FYI, if you look at the driver package used for a PC to flash a Jetson (the content of the “Linux_for_Tegra/” subdirectory…present either from the driver package download or JetPack which is a front end to the driver package, then the “Linux_for_Tegra/nv_tegra/” directory archive “nidia_drivers.tbz2” is that content (the “apply_binaries.sh” step does this). If you are ever in doubt, then you could copy this file to “/” of the Jetson, and unpack it as root to place everything back in place which is named in “/etc/nv_tegra_release”.


Never mix and match between two L4T releases. If in doubt, see the current “head -n 1 /etc/nv_tegra_release”. Any kind of scripted upgrade which is L4T version-dependent should check this. Mixing anything between two incompatible releases will cause failure.


Categorize your updates to one of:

  • Rootfs and regular package updates.
  • Device tree updates.
  • Boot environment updates. Note: In older releases device tree was independent of boot environment. In semi-recent releases device tree update is a boot environment update. You should consider a device tree update in both boot and device tree category.
  • Kernel update. Note: The base kernel Image is part of the boot environment, but since modules are not depended upon for boot, modules are not really part of the boot environment unless you've customized.

Consider having a reference clone. Update a test TX2, if it succeeds, then either clone or rsync to an existing clone. Then do your update.


Never mix a clone from one release with another release.


If you update rootfs, then you can more or less use any mechanism published by Ubuntu to do the update so long as it doesn’t name the kernel or boot structure. “rsync” is something you can use.


Be careful before any clone restore to examine the content of the clone’s “/etc/udev/rules.d/”. There are times when for example an ethernet MAC address is added directly to a udev rule as a way of renaming a specific interface. Recent releases don’t do this, but if there a customization which is specific to a serial number of MAC address which differs from one physical Jetson to another, then you’ll have to account for that or remove the rule.

A second example for care with cloning is that the password and other files related to login will be from whatever you cloned.

Related to this, consider host ssh keys and individual login ssh keys are cloned…restore with those may not be what you want.

Consider preserving any WiFi setup information.


As per the last statement, you might find it useful to take down certain information before a risky operation…or even upon first deployment. This is especially useful on any dev Jetson.
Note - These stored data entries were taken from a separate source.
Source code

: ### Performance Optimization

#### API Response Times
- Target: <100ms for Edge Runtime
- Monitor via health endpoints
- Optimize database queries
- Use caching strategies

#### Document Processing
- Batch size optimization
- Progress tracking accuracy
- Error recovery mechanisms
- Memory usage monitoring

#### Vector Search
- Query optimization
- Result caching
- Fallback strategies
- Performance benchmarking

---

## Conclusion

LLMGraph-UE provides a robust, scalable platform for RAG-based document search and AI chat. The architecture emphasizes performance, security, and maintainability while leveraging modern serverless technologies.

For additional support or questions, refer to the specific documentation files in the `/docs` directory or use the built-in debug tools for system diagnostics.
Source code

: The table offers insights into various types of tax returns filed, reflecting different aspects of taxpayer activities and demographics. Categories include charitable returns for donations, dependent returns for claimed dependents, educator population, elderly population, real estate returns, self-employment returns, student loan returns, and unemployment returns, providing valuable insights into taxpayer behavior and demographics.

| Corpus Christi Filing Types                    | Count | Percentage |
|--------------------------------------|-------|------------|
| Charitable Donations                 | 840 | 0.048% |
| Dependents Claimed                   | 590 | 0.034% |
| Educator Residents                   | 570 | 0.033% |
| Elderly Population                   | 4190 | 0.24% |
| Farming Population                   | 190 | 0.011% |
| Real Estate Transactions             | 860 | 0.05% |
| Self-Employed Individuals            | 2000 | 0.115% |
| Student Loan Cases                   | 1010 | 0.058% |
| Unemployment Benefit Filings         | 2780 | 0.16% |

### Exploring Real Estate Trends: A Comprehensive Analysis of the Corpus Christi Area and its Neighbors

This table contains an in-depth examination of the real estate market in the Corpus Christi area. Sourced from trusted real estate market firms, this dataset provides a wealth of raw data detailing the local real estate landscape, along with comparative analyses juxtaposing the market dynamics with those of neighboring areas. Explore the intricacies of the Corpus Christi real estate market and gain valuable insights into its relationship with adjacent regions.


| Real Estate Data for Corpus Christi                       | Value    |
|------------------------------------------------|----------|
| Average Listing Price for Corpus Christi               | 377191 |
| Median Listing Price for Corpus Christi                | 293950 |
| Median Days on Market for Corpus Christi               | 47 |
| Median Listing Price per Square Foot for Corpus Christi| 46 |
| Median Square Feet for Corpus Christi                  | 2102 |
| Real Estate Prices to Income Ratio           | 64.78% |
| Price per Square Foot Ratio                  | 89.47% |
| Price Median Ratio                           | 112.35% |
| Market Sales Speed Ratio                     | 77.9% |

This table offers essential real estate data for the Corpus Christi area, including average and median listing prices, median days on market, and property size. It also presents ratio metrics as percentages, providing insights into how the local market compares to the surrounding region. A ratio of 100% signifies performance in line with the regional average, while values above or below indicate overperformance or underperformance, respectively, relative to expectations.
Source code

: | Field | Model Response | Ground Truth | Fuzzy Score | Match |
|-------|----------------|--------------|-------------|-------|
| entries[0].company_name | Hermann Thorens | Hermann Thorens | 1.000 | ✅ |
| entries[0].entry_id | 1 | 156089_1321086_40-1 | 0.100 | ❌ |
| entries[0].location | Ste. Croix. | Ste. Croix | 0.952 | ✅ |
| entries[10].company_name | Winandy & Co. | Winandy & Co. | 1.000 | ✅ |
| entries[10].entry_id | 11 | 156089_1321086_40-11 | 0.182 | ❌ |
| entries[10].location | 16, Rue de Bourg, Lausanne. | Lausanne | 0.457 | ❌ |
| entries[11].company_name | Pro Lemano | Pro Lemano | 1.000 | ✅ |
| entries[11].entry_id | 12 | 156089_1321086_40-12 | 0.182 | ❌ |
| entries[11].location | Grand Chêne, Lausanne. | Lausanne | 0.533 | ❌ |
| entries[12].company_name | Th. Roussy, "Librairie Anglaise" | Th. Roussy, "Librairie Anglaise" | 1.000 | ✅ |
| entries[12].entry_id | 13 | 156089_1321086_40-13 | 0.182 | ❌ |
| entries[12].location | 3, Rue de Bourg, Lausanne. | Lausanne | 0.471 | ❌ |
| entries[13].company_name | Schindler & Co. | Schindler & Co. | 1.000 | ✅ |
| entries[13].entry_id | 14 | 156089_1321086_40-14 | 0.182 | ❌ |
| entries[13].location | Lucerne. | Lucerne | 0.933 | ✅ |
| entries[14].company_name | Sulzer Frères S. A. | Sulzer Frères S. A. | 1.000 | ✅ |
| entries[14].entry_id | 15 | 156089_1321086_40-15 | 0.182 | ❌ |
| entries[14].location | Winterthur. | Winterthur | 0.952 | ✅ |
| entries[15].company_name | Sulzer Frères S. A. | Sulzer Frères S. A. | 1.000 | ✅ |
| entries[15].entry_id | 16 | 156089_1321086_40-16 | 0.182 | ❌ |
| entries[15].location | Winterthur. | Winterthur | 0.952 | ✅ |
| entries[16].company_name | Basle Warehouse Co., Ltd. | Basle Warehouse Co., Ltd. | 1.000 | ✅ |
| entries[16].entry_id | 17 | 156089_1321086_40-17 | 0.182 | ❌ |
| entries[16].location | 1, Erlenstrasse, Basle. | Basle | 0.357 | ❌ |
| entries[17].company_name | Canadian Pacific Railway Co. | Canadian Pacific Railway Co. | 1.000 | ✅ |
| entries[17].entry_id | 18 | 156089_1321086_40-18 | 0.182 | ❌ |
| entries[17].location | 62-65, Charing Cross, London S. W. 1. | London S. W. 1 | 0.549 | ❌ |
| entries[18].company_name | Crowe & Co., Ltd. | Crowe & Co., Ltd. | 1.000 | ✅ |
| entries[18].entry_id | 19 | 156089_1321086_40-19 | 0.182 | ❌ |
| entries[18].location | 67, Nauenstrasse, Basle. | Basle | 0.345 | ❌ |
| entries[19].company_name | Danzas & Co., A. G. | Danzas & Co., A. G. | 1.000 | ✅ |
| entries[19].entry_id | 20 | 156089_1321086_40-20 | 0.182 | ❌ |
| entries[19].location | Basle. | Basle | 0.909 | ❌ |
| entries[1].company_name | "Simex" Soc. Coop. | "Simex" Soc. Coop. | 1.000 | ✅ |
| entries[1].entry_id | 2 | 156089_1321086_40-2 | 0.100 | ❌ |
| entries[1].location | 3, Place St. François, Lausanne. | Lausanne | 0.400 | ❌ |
A suggested list of things to save a copy of:

  • ifconfig
  • route
  • sudo gdisk -l /dev/mmcblk0
  • uname -r
  • A copy of "/proc/config.gz".
  • A copy of the current running device tree:
    dtc -I fs -O dts -o extracted.dts /proc/device-tree
    
  • A copy of "/proc/cmdline". Note: This is mostly if you need to debug. The "Chosen" of the device tree is mostly how this is created, although "/boot/extlinux/extlinux.conf" can take part. "extlinux.conf" is not used for most changes these days.
  • A recursive copy with preserved file permissions for "/etc/ssh/".
  • Make sure no standard account (meaning "ubuntu" and "nvidia") have a standard password if this ever touches any public network for even a few minutes.
  • Output of "head -n 1 /etc/nv_tegra_release".
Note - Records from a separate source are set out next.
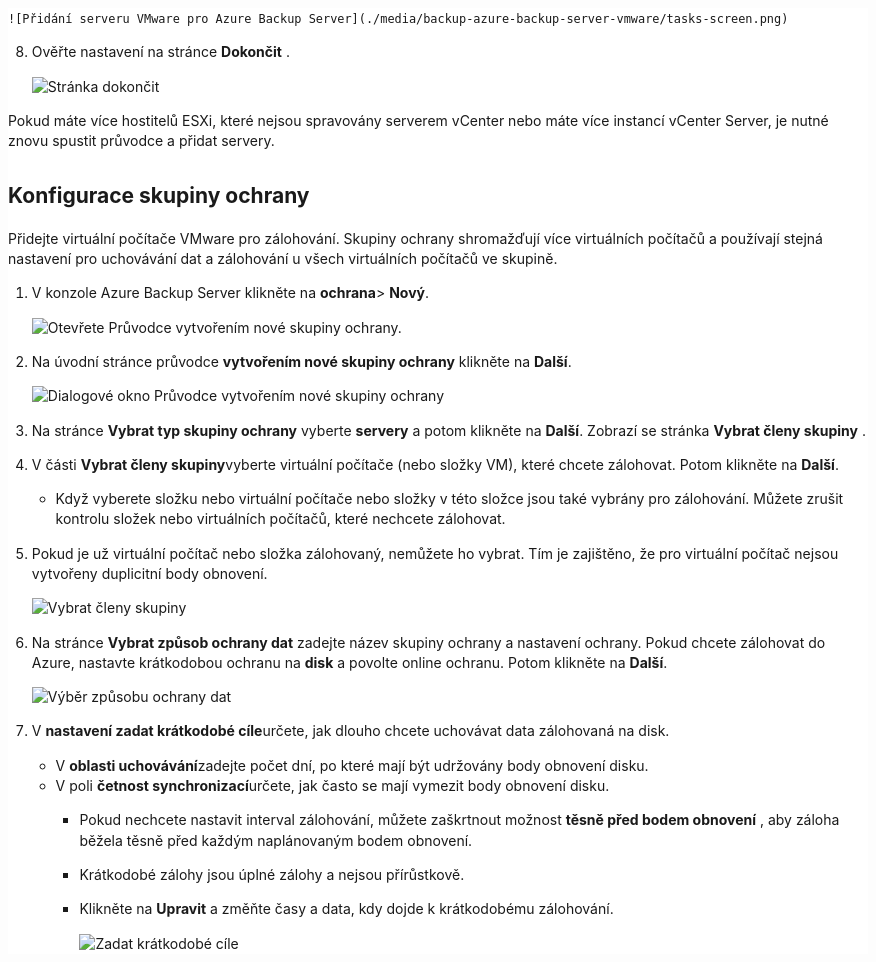     ![Přidání serveru VMware pro Azure Backup Server](./media/backup-azure-backup-server-vmware/tasks-screen.png)

8. Ověřte nastavení na stránce **Dokončit** .

   ![Stránka dokončit](./media/backup-azure-backup-server-vmware/summary-screen.png)

Pokud máte více hostitelů ESXi, které nejsou spravovány serverem vCenter nebo máte více instancí vCenter Server, je nutné znovu spustit průvodce a přidat servery.

## <a name="configure-a-protection-group"></a>Konfigurace skupiny ochrany

Přidejte virtuální počítače VMware pro zálohování. Skupiny ochrany shromažďují více virtuálních počítačů a používají stejná nastavení pro uchovávání dat a zálohování u všech virtuálních počítačů ve skupině.

1. V konzole Azure Backup Server klikněte na **ochrana**> **Nový**.

    ![Otevřete Průvodce vytvořením nové skupiny ochrany.](./media/backup-azure-backup-server-vmware/open-protection-wizard.png)

1. Na úvodní stránce průvodce **vytvořením nové skupiny ochrany** klikněte na **Další**.

    ![Dialogové okno Průvodce vytvořením nové skupiny ochrany](./media/backup-azure-backup-server-vmware/protection-wizard.png)

1. Na stránce **Vybrat typ skupiny ochrany** vyberte **servery** a potom klikněte na **Další**. Zobrazí se stránka **Vybrat členy skupiny** .

1. V části **Vybrat členy skupiny**vyberte virtuální počítače (nebo složky VM), které chcete zálohovat. Potom klikněte na **Další**.

    - Když vyberete složku nebo virtuální počítače nebo složky v této složce jsou také vybrány pro zálohování. Můžete zrušit kontrolu složek nebo virtuálních počítačů, které nechcete zálohovat.
1. Pokud je už virtuální počítač nebo složka zálohovaný, nemůžete ho vybrat. Tím je zajištěno, že pro virtuální počítač nejsou vytvořeny duplicitní body obnovení.

    ![Vybrat členy skupiny](./media/backup-azure-backup-server-vmware/server-add-selected-members.png)

1. Na stránce **Vybrat způsob ochrany dat** zadejte název skupiny ochrany a nastavení ochrany. Pokud chcete zálohovat do Azure, nastavte krátkodobou ochranu na **disk** a povolte online ochranu. Potom klikněte na **Další**.

    ![Výběr způsobu ochrany dat](./media/backup-azure-backup-server-vmware/name-protection-group.png)

1. V **nastavení zadat krátkodobé cíle**určete, jak dlouho chcete uchovávat data zálohovaná na disk.
   - V **oblasti uchovávání**zadejte počet dní, po které mají být udržovány body obnovení disku.
   - V poli **četnost synchronizací**určete, jak často se mají vymezit body obnovení disku.
       - Pokud nechcete nastavit interval zálohování, můžete zaškrtnout možnost **těsně před bodem obnovení** , aby záloha běžela těsně před každým naplánovaným bodem obnovení.
       - Krátkodobé zálohy jsou úplné zálohy a nejsou přírůstkově.
       - Klikněte na **Upravit** a změňte časy a data, kdy dojde k krátkodobému zálohování.

         ![Zadat krátkodobé cíle](./media/backup-azure-backup-server-vmware/short-term-goals.png)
Be especially aware that recent L4T releases sign device trees. “dd” can put these in place, but if the signature is wrong, then reboot will fail. Along those lines, even if you do have a correct signature, be absolutely certain the partition itself is large enough to hold your edited and signed version of a “dd” emplaced device tree.
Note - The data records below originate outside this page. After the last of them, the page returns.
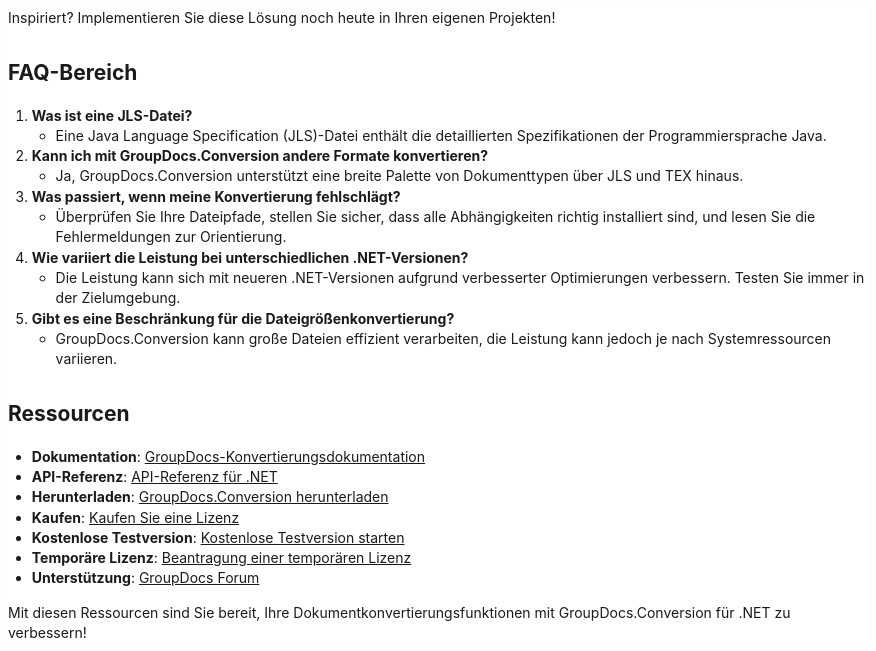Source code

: Inspiriert? Implementieren Sie diese Lösung noch heute in Ihren eigenen Projekten!

## FAQ-Bereich
1. **Was ist eine JLS-Datei?**
   - Eine Java Language Specification (JLS)-Datei enthält die detaillierten Spezifikationen der Programmiersprache Java.
2. **Kann ich mit GroupDocs.Conversion andere Formate konvertieren?**
   - Ja, GroupDocs.Conversion unterstützt eine breite Palette von Dokumenttypen über JLS und TEX hinaus.
3. **Was passiert, wenn meine Konvertierung fehlschlägt?**
   - Überprüfen Sie Ihre Dateipfade, stellen Sie sicher, dass alle Abhängigkeiten richtig installiert sind, und lesen Sie die Fehlermeldungen zur Orientierung.
4. **Wie variiert die Leistung bei unterschiedlichen .NET-Versionen?**
   - Die Leistung kann sich mit neueren .NET-Versionen aufgrund verbesserter Optimierungen verbessern. Testen Sie immer in der Zielumgebung.
5. **Gibt es eine Beschränkung für die Dateigrößenkonvertierung?**
   - GroupDocs.Conversion kann große Dateien effizient verarbeiten, die Leistung kann jedoch je nach Systemressourcen variieren.

## Ressourcen
- **Dokumentation**: [GroupDocs-Konvertierungsdokumentation](https://docs.groupdocs.com/conversion/net/)
- **API-Referenz**: [API-Referenz für .NET](https://reference.groupdocs.com/conversion/net/)
- **Herunterladen**: [GroupDocs.Conversion herunterladen](https://releases.groupdocs.com/conversion/net/)
- **Kaufen**: [Kaufen Sie eine Lizenz](https://purchase.groupdocs.com/buy)
- **Kostenlose Testversion**: [Kostenlose Testversion starten](https://releases.groupdocs.com/conversion/net/)
- **Temporäre Lizenz**: [Beantragung einer temporären Lizenz](https://purchase.groupdocs.com/temporary-license/)
- **Unterstützung**: [GroupDocs Forum](https://forum.groupdocs.com/c/conversion/10)

Mit diesen Ressourcen sind Sie bereit, Ihre Dokumentkonvertierungsfunktionen mit GroupDocs.Conversion für .NET zu verbessern!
Recently, dived into this field and didn’t think it would have so many variants. After exploring some best ci cd tools, I just noticed that these are often considered two terms for the same process. However, as you can see from the above image, there is a significant difference. Continuous Delivery refers to the delivery of code to the testing teams, while Continuous Deployment refers to the deployment of code to the production environment.